JULIA GILLARD: Ok, let’s just remind ourselves of some history. Mr Howard didn’t breathe a word of his plans for extreme industrial relations laws before the last election. He didn’t tell Australians the truth; he hasn’t been telling them the

truth since. The $55 million of taxpayer funded advertisements didn’t tell them the truth and the advertisements going to air this weekend won’t tell them the truth either. In stark contrast Labor has published a substantive industrial

relations policy called Forward with Fairness. That policy is about a fair, flexible and balanced industrial relations system. Mr Howard has gone too far, we want to restore balance in Australian workplaces. We have said we are continuing to consult on the arrangements about transitional provisions from Australian Workplace Agreements. That consultation will take several weeks. But what that means is by the time of the next election, even by the earliest possible date for the next election every Australian will be in a position to know exactly what Labor’s industrial relations laws, including the transitional provisions about Australian Workplace Agreements, mean for them. That is a different standard than the Howard Government ever applied to it self, when it kept Australians in the dark. WorkChoices was the product of deceit before the last election, the Government has deceitfully advertised for it and we are going to see more of that on display this weekend.

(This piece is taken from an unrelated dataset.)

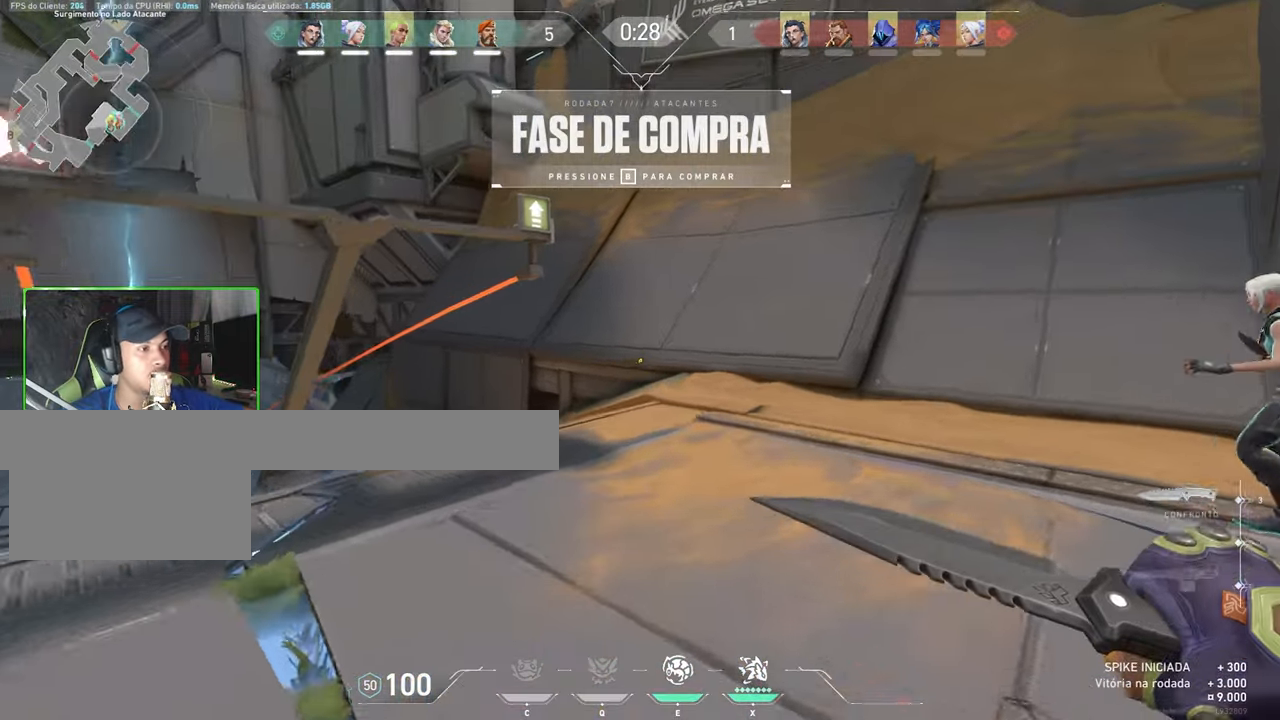
{"keys": ["d", "w"], "mouse": [], "mouse_move": "still", "events": []}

JOURNALIST: Do you think for the Opposition unable to say that you are making it up as you are going along you can’t answer something as fundamental you say that is a substantial industrial relations policy [inaudible] some of these key issues before announcing it?

JULIA GILLARD: We have made this process perfectly clear. Our job is to make sure, that on Election Day, when Australians walk into polling places around the country; they know what they are voting for. And Labor will make sure that they know what they are voting for and certainly on industrial relations we will have published full details of every aspect of our industrial relations policy. Mr Howard didn’t show Australians that simple respect at the last election, he is not

showing Australians that simple respect now because what he is going to do is claw their money out of their purses, their wallets to fund his party political propaganda campaign and it is starting this weekend.